Forum Moderators: phranque
To do this I have set up the following rewrite rule:
RewriteEngine on
RewriteCond %{HTTP_HOST}!^www\.maindomain\.org
RewriteRule ^(.*)$ [maindomain.org...] [L]
This is working fine, but there are two additional requirements wanted:
1. I would prefer that the www.domainb.com url remain visible in the browser address bar, rather than changing to the [maindomain.org...] address. I tried to do this as an internal redirect by writing the RewriteRule as:
RewriteRule ^(.*)$ /subfoldera/subfolderb/ [L]
but this just results in the browser waiting when the url www.domainb.com is used, and it never resolves to anything. There must be some logical inconsistency I am missing.
2. The existing RewriteRule pattern sends all paths to the /subfoldera/subfolderb/ index page. I would prefer that the path was retained, e.g. so that www.domainb.com/sub/file.shtml was sent to www.maindomain.org/subfoldera/subfolderb/sub/file.shtml. I know how to do this with Redirect, but not using a RewriteRule. Can it be done with Rewrite, or can the RewriteCond be passed through to mod_alias for a Redirect? (I have assumed that there is no way of conditioning for domain names with RedirectMatch.)
The server is a Linux box running Apache 1.3, but I don't have access to the httpd.conf. The above is being handled in a .htaccess context.
I would be grateful for any solutions people can suggest. In the course of researching the above I have come across this forum and found it to be an excellent resource, thankyou.

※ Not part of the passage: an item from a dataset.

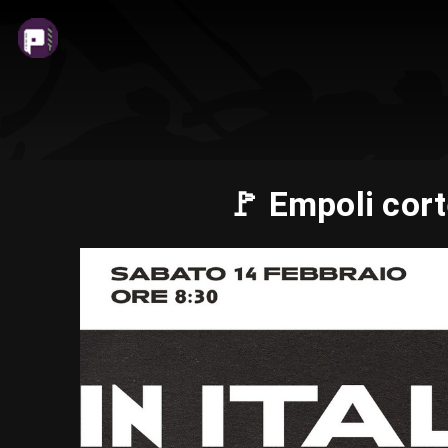
🚩 Empoli cor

Welcome to WebmasterWorld!
From your description and looking at you code, it's likely that your code is looping. For practical purposes, mod_rewrite in .htaccess appears to call itself, and will loop as long as the RewriteRule patterns still match. This is because the results of mod_rewrite must be passed back to httpd.conf to check against the restrictions and rewrites in that file, and then control will be passed back to .htaccess in the newly-rewritten directory path for a check against its restrictions and rewrites. So, mod_rewrite in .htaccess can give the appearance of being recursive.
To fix this, you have to explicitly prevent this looping by making sure that the rule won't be invoked on a second pass through the code:
RewriteEngine on
# Rewrite to subdirectory if not main domain
RewriteCond %{HTTP_HOST} !^www\.maindomain\.org
# Prevent recursive rewrites if we've already done the rewrite
RewriteCond %{REQUEST_URI} !^/subfoldera/subfolderb/
# Else rewrite to requested resource in subdirectory
RewriteRule (.*) /subfoldera/subfolderb/$1 [L]

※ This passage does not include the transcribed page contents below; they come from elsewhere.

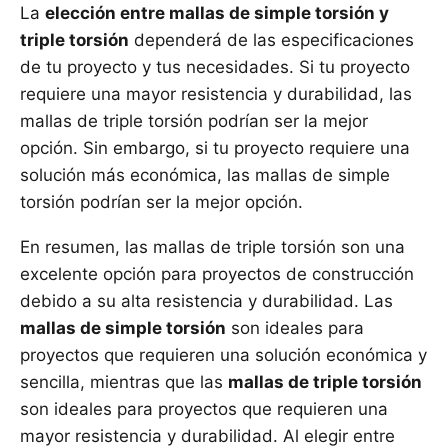
La
elección entre mallas de simple torsión y
triple torsión
dependerá de las especificaciones
de tu proyecto y tus necesidades. Si tu proyecto
requiere una mayor resistencia y durabilidad, las
mallas de triple torsión podrían ser la mejor
opción. Sin embargo, si tu proyecto requiere una
solución más económica, las mallas de simple
torsión podrían ser la mejor opción.
En resumen, las mallas de triple torsión son una
excelente opción para proyectos de construcción
debido a su alta resistencia y durabilidad. Las
mallas de simple torsión
son ideales para
proyectos que requieren una solución económica y
sencilla, mientras que las
mallas de triple torsión
son ideales para proyectos que requieren una
mayor resistencia y durabilidad. Al elegir entre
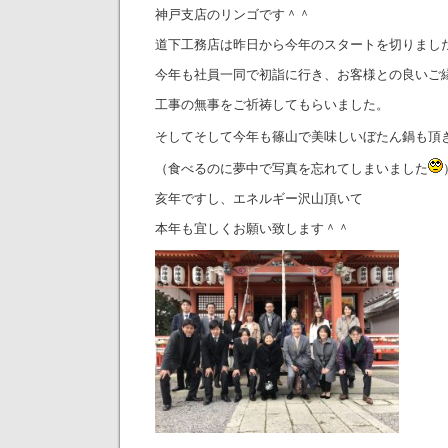
神戸支店のリンゴです＾＾
道下工務店は昨日から今年のスタートを切りまし
今年も社員一同で初詣に行き、お客様との良いご
工事の無事をご祈祷してもらいました。
そしてそして今年も篠山で美味しいぼたん鍋も頂
（食べるのに夢中で写真を忘れてしまいました
亥年ですし、エネルギー沢山頂いて
本年も宜しくお願い致します＾＾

One unusual problem has resulted. Once a www.domainb.com url is rewritten like this users are taken to pages which contain links written relative to the document root (e.g. as "/subfolder/file.html"). These pages similarly call a stylesheet using a root relative reference. The server is reporting that it is unable to find these resources, and the page displays without styles. My understanding is that the server is trying to find www.domainb.com/resource.css rather than www.maindomain.org/resource.css.
My understanding of this is that, while there is a DNS entry for www.domainb.com pointing to the same IP address as www.maindomain.org, the server config itself has no alias for the www.domainb.com, so while it can find resources using the RewriteRule via the HTTP_HOST value supplied by the browser, it cannot resolve these internal requests. Have I understood this correctly, and if so, is the fix to add a server alias into the Virtual Host config?
Many thanks again for your help.
Just for the record, I think what we were ideally after was a Named Virtual Host (see the Apache documentation). It turns out that the webserver administrators don't provide these, so we've settled for a simple redirect of the index page only, specifying this explicitly in the rewrite rule, so that other requests go through normally. For a small site we can add each file in explicitly and get the same effect as a generic rule, though this gets to be a maintenance issue if the site is large. For what we need at the moment though this is the best mix of simplest and least effort. And in the meantime I learned something, so thanks for the help.